But Newport Harbor High graduates from the early 1930s remember
three-time Tony Award winner Irene Worth simply as Harriet Abrams, the
outgoing girl with a smiling face who was always nice to people.
Worth died Sunday in New York City of a stroke at the age of 85.
The woman, known internationally as one of the all-time greats among
leading ladies of the stage, spent only three years in Newport Beach, the
time she was a student at Newport Harbor High School, part of the
graduating class of 1933.
She gained celebrity status over the years with her top-notch stage
performances all over the world. Her roles have ranged from those etched
by classicists such as Shakespeare, Ibsen and Seneca to modern
playwrights such as T.S. Elliot, Tennessee Williams, Edward Albee and
Samuel Beckett.
Worth was known especially for her mellifluous voice and her
commanding stage presence and won critical acclaim on both sides of the
Atlantic Ocean.
Worth won her best actress Tony awards for her title role in Edward
Albee’s “Tiny Alice” in 1965 and as Alexandra del Lago in Tennessee
Williams’ “Sweet Bird of Youth” in 1976. She also received the Tony for
best featured actress in 1991 for playing the grumpy German immigrant
Grandma Kurnitz in the premiere of Neil Simon’s “Lost in Yonkers.”
Worth was born in Fairbury, Neb., in 1916. Her father was
superintendent of the county school system.
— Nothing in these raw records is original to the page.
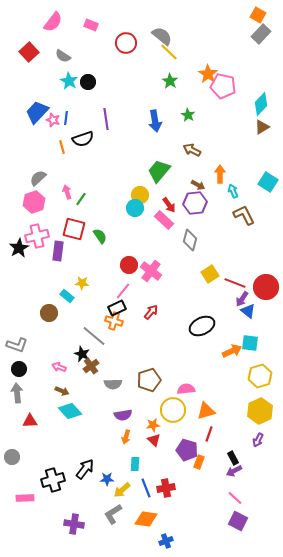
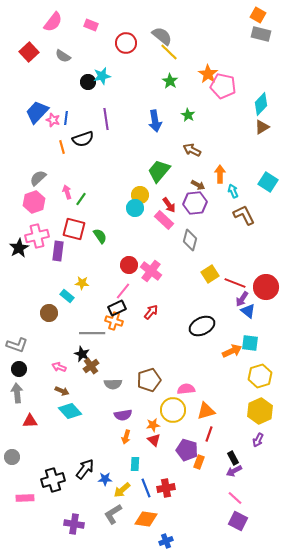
gray rectangle at (261, 34): rotated 60 degrees clockwise
cyan star at (69, 81): moved 33 px right, 5 px up; rotated 30 degrees clockwise
gray line at (94, 336): moved 2 px left, 3 px up; rotated 40 degrees counterclockwise
blue star at (107, 479): moved 2 px left
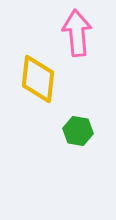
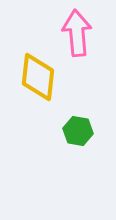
yellow diamond: moved 2 px up
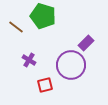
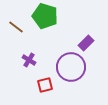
green pentagon: moved 2 px right
purple circle: moved 2 px down
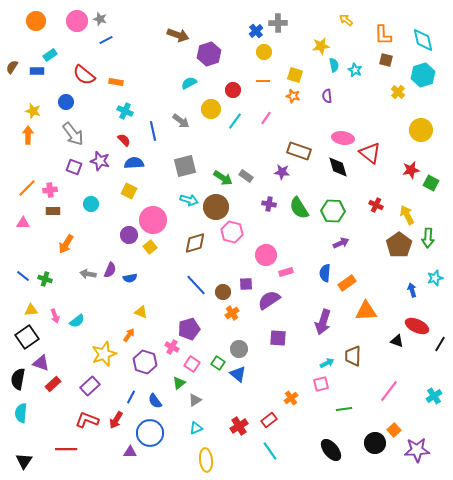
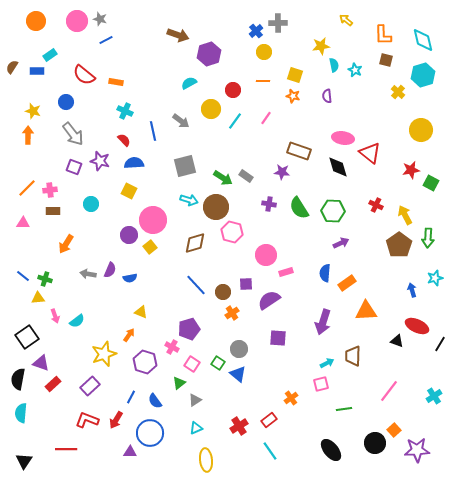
yellow arrow at (407, 215): moved 2 px left
yellow triangle at (31, 310): moved 7 px right, 12 px up
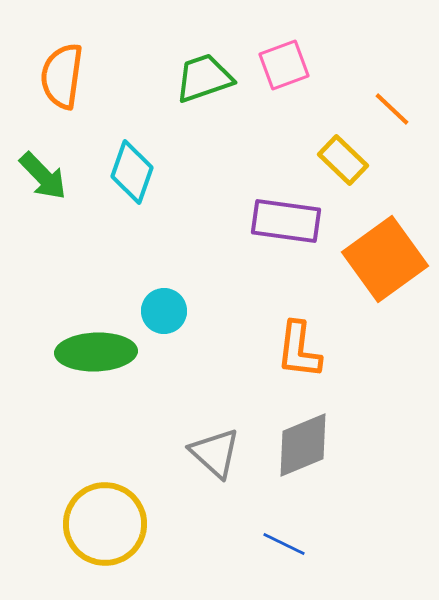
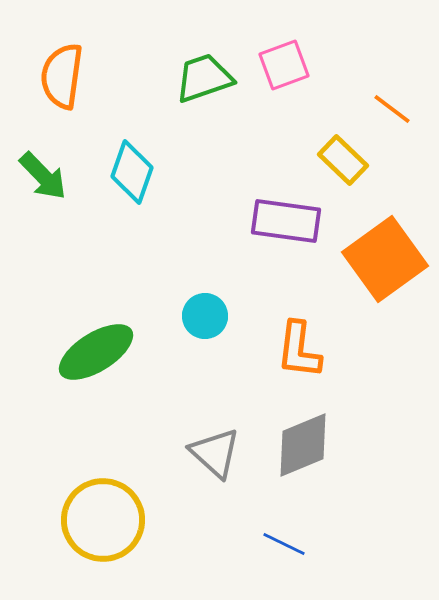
orange line: rotated 6 degrees counterclockwise
cyan circle: moved 41 px right, 5 px down
green ellipse: rotated 30 degrees counterclockwise
yellow circle: moved 2 px left, 4 px up
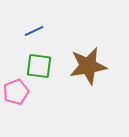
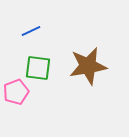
blue line: moved 3 px left
green square: moved 1 px left, 2 px down
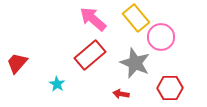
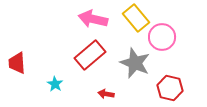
pink arrow: rotated 28 degrees counterclockwise
pink circle: moved 1 px right
red trapezoid: rotated 45 degrees counterclockwise
cyan star: moved 2 px left
red hexagon: rotated 15 degrees clockwise
red arrow: moved 15 px left
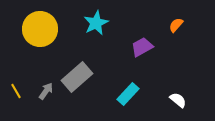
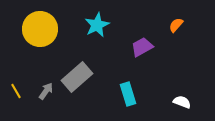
cyan star: moved 1 px right, 2 px down
cyan rectangle: rotated 60 degrees counterclockwise
white semicircle: moved 4 px right, 2 px down; rotated 18 degrees counterclockwise
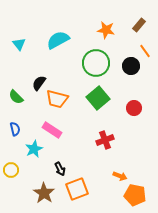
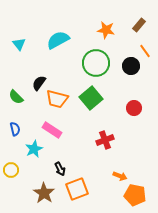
green square: moved 7 px left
In 1920, her family moved to
California. Worth’s father took a job as the superintendent of the
Newport-Mesa school district in 1931, which brought the family to Costa
Mesa.
In high school, she was president of the girls’ glee club and appeared
in “The Mikado” during her senior year, 1933.
Woodrow Hadley, who was one year Worth’s junior at Newport Harbor
High, remembers the accomplished actress as a “happy and outgoing person”
who participated in sports and drama.
Hadley’s wife, Bernice, who was two years Worth’s junior, says her
cousin Virginia Hogland and Worth were very close during their high
school years.
“[Worth’s] father actually sang at Virginia’s wedding,” she recalled.
Hogland passed away two years ago, she added.
“I knew her through Virginia,” Bernice Hadley said. “But I remember
that I was really young and she was always nice to me.”
Worth’s fame and glory on stage surprised her Newport Harbor High
classmates, said Woodrow Hadley.
“None of us thought she’s become so famous,” he said. “Yes, she had a
beautiful voice and a great personality, but it was the Depression Era
and a lot of people did not advance that far.”
Worth, who never married, is survived by her sister Carol Johnson of
Santa Monica and brother Luke Evans of Los Angeles.